In a room at the opposite end of the corridor from that where the apartment was situated which had been bestowed on St. Georges, the mother and daughter sat. It was the sleeping-room of madame la marquise, large, vast, and sombre—save that here, too, a fire burnt in the grate, and that there were many candles alight in the sconces set about the room.
And the marquise, lying back in her deep fauteuil before the fire, her face white and drawn, and with tears upon her cheeks, was speaking to her daughter who knelt by her side.
"The wolf!" she said, "the wolf! How know it? How find out? God! I thought that I alone, of all living people, knew, until I divulged my story to you, until I wrote to Louis asking him to do justice to a much-wronged man. Who—who has betrayed my confidence? Not the king, surely. Oh! not he, not he! Nay, more, I doubt if the letter ever reached his hands."
"Mother," Aurélie said, as she stroked her hand, "there must be some other who knows."
"There was no living soul on earth. Listen, even you do not know all."
The girl seated herself against her mother's knee and gazed up into her face. Then she whispered: "Tell me all now, mother. From to-night let me understand exactly with what he is encompassed. Tell me, I beg."
"You know," the marquise said, "for I have told you often, that the Duc de Vannes and I loved each other when we were young—yet that we never married. No matter for the reason now—it was my fault! Let that suffice. And we parted—he to go his way, I mine. Then, some years later, not many it is true, but still long enough for us to have forgotten what had separated us, we met again, and once more he asked me to be his wife, to renew the love vows we once had made. But it was then impossible. I was affianced to your father—the day was fixed, and I had come to admire him, to respect him; in no case would I have gone back from my plighted word. So again we parted to meet only once more in life."
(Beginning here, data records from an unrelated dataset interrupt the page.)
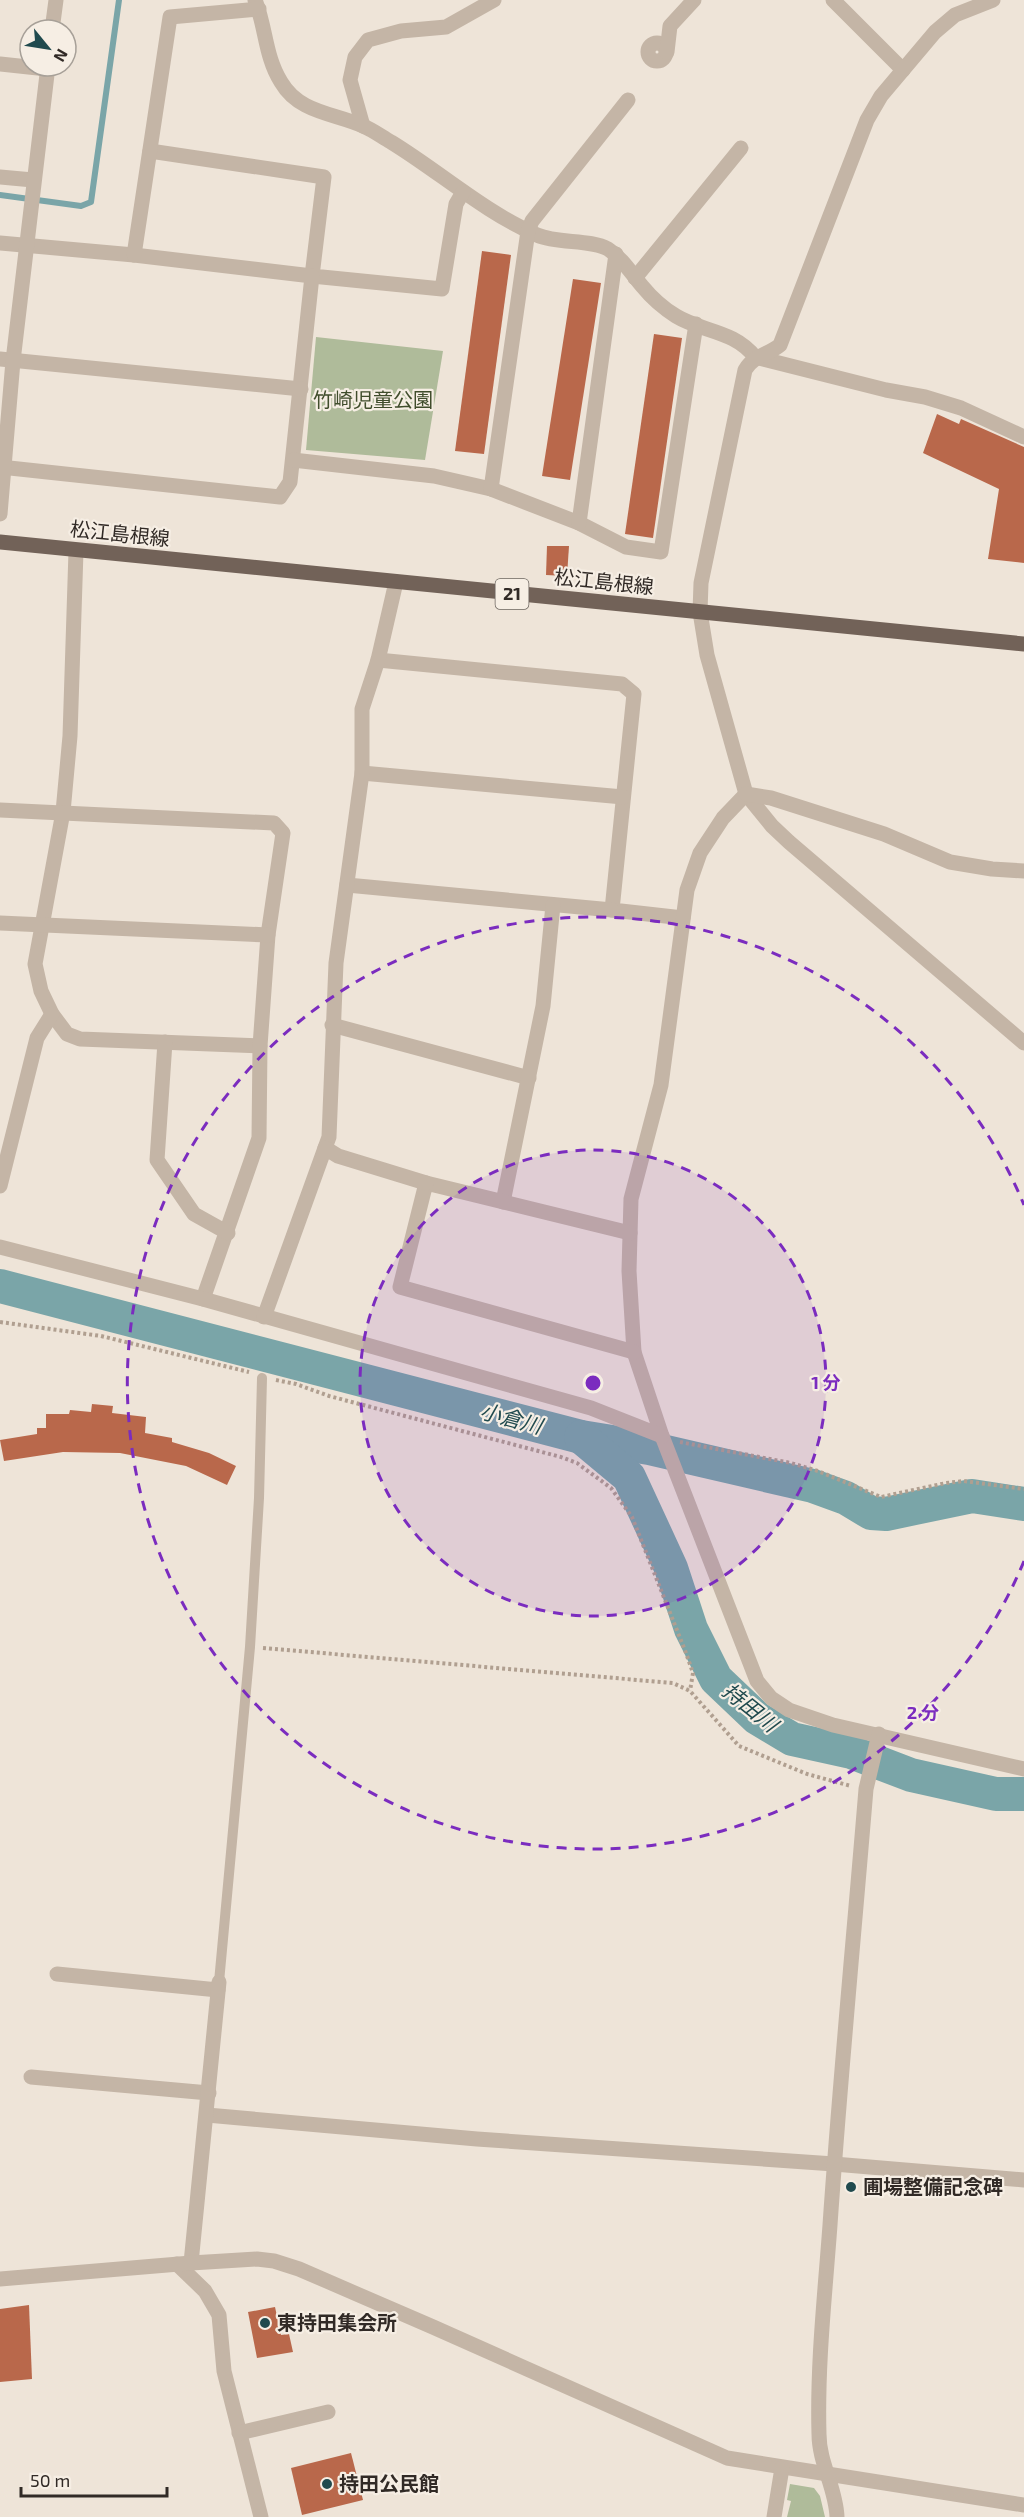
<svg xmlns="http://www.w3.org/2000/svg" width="1024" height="2517" font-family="'Exo 2','Noto Sans JP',sans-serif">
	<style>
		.green { fill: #afbb9a }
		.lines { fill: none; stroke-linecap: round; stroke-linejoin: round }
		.stream { stroke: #7aa5a8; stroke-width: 6 }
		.river { stroke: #7aa5a8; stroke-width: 34 }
		.building { fill: #b9684b }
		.path { stroke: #b09f90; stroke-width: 4; stroke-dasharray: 3 3; stroke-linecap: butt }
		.service { stroke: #c4b5a6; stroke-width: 10 }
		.minor { stroke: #c4b5a6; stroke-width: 15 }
		.primary { stroke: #726258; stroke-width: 15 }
		.ring { fill: none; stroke: #7b2cbf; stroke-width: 3; stroke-dasharray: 10 8 }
		.poi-dot { fill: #204a4e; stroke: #f6eee4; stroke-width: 2 }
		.labels { text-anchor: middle; stroke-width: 4.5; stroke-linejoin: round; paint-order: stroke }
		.shield { fill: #f6eee4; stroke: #6c655f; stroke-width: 1.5 }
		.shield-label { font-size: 18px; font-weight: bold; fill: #312a26 }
		.park-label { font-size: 20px; fill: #404d2c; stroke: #f6eee4 }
		.street-label { font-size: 20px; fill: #312a26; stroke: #f6eee4 }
		.poi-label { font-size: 20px; font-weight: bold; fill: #312a26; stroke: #f6eee4; text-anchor: start }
		.water-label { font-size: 21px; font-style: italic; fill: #204a4e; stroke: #f6eee4 }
		.centre { fill: #7b2cbf; stroke: #f6eee4; stroke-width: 3 }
		.ring-label { font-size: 18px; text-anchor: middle; font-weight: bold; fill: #7b2cbf; stroke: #f6eee4; stroke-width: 4.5; stroke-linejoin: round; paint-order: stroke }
	</style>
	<rect width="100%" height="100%" fill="#eee4d8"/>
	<g class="green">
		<polygon points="316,337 443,351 425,460 306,450"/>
		<polygon points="790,2484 814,2488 820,2496 825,2517 787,2517 791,2501 787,2500"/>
	</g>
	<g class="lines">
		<polyline class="stream" points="0,195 81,206 91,202 119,0"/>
		<g class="river">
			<polyline points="0,1286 581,1437 649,1448 813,1486 846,1498 871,1513 886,1514 972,1496 1024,1504"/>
			<polyline points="581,1437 629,1477 671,1568 691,1629 716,1679 757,1718 792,1739 851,1752 911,1775 996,1794 1024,1794"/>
		</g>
	</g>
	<g class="building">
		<polygon points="482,251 511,255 484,454 455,451"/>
		<polygon points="573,279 601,283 570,480 542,476"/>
		<polygon points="654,334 682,338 653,538 625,534"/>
		<polygon points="937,414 959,424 961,419 1024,447 1024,563 988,559 999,489 923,453"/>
		<polygon points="547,546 569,546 567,576 546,575"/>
		<polygon points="92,1404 113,1406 112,1413 146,1417 145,1433 172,1438 172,1442 209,1453 236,1466 227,1485 186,1466 120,1453 63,1452 4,1461 0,1440 37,1434 37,1428 46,1428 46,1414 69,1414 70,1410 91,1412"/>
		<polygon points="29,2305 32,2379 0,2382 0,2309"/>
		<polygon points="275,2307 281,2335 289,2334 293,2352 257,2358 248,2312"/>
		<polygon points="351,2453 363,2500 302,2515 291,2468"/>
	</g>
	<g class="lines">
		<g class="path">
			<polyline points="0,1322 101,1336 249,1372"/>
			<polyline points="276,1380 296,1384 329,1396 561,1457 577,1463 611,1488 632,1517 686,1653 693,1673 690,1691"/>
			<polyline points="680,1442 791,1463 818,1471 881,1497 946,1483 964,1481 1024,1489"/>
			<polyline points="263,1648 673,1683 690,1691 739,1746 807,1774 851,1786"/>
		</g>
		<polyline class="service" points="219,1982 250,1647 259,1498 262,1378"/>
		<g class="minor">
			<path d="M 255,0 C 266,27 265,57 281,82 C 299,113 334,113 363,126 C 373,130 382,137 391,142 C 440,172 484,212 537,235 C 558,244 590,239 608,249 C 622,258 631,273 642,286 C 651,297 663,308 676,316 C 702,332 734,330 755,357 L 886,390 L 925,397 L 961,408 L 1024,437"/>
			<polyline points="833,0 903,70"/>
			<path d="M 993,0 L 955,15 L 935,32 L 881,96 L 867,120 L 780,345 C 768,355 754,355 745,370 L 701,583 L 700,612 L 707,655 L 746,794 L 772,826 L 789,842 L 1024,1043"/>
			<polyline points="52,30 56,0"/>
			<circle cx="657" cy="52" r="9"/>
			<polyline points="667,52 670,26 694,0"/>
			<polyline points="0,64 47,69"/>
			<polyline points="363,126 350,80 355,57 368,40 401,31 446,27 494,0"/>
			<polyline points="150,151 324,177 312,276 442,289 456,204 463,192"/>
			<polyline points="0,177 33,180"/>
			<polyline points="0,243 134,255 312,276 290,482 280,497 0,467"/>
			<polyline points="134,255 170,17 259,9"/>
			<polyline points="635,278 741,148"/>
			<polyline points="0,359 301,389"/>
			<polyline points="293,460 434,476 491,489 579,523 626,547 661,552 696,324"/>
			<polyline points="491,489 528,231 532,221 628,100"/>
			<polyline points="0,514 13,361 48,66"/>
			<polyline points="579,523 616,254"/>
			<polyline points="76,551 70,736 63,812 35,964 41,991 52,1014 67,1034 80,1039 260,1046"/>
			<polyline points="378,660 622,684 634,694 612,910 683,918"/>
			<polyline points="362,773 623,797"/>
			<polyline points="746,794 723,818 700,853 687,890 661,1085 631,1199 629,1271 634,1352 662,1436 757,1681 771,1698 789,1710 833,1725 1024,1769"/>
			<polyline points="746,794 771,798 884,834 950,862 992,869 1024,871"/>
			<polyline points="0,810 274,823 283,833 268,935 260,1046 259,1138 203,1299"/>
			<polyline points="347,885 612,910"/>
			<polyline points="0,923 268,935"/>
			<polyline points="332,1025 529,1078"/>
			<polyline points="165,1042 157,1160 194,1214 228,1233"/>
			<polyline points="325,1148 329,1137 336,963 362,773 362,709 378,660 396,582"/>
			<polyline points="0,1186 37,1038 52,1014"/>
			<polyline points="503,1202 543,1006 553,905"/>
			<polyline points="630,1233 426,1183 400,1287 634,1352"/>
			<polyline points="0,1247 203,1299 591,1408 662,1436"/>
			<polyline points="264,1317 325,1148 338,1156 426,1183"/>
			<polyline points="57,1974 218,1990"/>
			<polyline points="31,2077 209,2093"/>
			<polyline points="207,2115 477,2139 834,2164 1024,2180"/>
			<polyline points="191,2263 219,1982"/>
			<polyline points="177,2264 205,2291 219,2315 224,2371 261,2517"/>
			<polyline points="0,2279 191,2263 257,2259 274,2261 299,2269 433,2327 727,2458 1024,2505"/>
			<polyline points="239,2433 328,2412"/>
			<polyline points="774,2517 782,2468"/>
			<path d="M 837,2517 C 836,2488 819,2463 819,2434 C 817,2364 825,2294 830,2225 C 840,2079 854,1935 866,1789 L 879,1734"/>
		</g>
		<polyline class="primary" points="0,542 1024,644"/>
	</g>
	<circle cx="593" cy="1383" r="233" fill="#7b2cbf" fill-opacity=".12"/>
	<g class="ring">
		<circle cx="593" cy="1383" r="233"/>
		<path d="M1024 1561A466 466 0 1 1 1024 1205"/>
	</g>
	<g class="poi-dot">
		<circle cx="851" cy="2187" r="6"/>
		<circle cx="265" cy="2323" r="6"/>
		<circle cx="327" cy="2484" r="6"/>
	</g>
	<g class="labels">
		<rect class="shield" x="495.5" y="579" width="33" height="30" rx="4.5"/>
		<g class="shield-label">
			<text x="512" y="600">21</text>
		</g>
		<g class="park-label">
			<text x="373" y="407">竹崎児童公園</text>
		</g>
		<g class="street-label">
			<text transform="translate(120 534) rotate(6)" y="7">松江島根線</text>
			<text transform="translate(604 582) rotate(6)" y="7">松江島根線</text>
		</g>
		<g class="poi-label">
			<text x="863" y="2194">圃場整備記念碑</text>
			<text x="277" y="2330">東持田集会所</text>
			<text x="339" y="2491">持田公民館</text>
		</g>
		<g class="water-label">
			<text transform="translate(511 1419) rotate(15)" y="7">小倉川</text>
			<text transform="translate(750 1708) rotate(39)" y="7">持田川</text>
		</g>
	</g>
	<circle cx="593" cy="1383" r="9" class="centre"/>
	<g class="ring-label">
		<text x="826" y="1389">1 分</text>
		<text x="923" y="1719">2 分</text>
	</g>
	<g transform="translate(48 48) rotate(120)"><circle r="28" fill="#f6eee4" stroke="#a7a098" stroke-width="1.5"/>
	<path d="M0-4.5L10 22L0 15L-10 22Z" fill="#204a4e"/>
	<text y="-9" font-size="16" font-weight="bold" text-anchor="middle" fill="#312a26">N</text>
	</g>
	<path d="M21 2487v9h146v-9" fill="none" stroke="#312a26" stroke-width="3"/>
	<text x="30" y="2487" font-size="18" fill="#312a26" stroke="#f6eee4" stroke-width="4.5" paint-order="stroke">50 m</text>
</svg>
The girl touched her hand—perhaps—who knows?—in admiration of her mother's strength in keeping her vow to the man who was not her first love and in discarding the man who was. And the marquise continued:
"It was one night a few weeks before he set out to join Turenne in the Palatinate. A great fête was given by Louis to celebrate his birthday at St. Germain-en-Laye, his birthplace, and it was there we met again. Presently, when both of us were able to escape from the great crowd of courtiers, marshals, and ministers who surrounded the king, he told me that he was glad he had met me once more—that he wished to confide a secret to me if I would hear it, a charge if I would accept it. At first I hesitated, then—when I found it would not thrust against your father's honour"—again the girl stroked her mother's hand—"I told him he might confide in me. Aurélie, he told me that, embittered by having lost me, he had married in private an English lady, daughter of a refugee, that he had learned to love her, and that death had parted them after a few years of marriage. Also, he told me, she left him a son, whom he had brought up in ignorance of the position that must be his, but that—should he return from the Palatinate—he meant to acknowledge him. He never did return, and his son has never been acknowledged."
"Why, my mother?" asked Aurélie, with an upward glance. "Why?"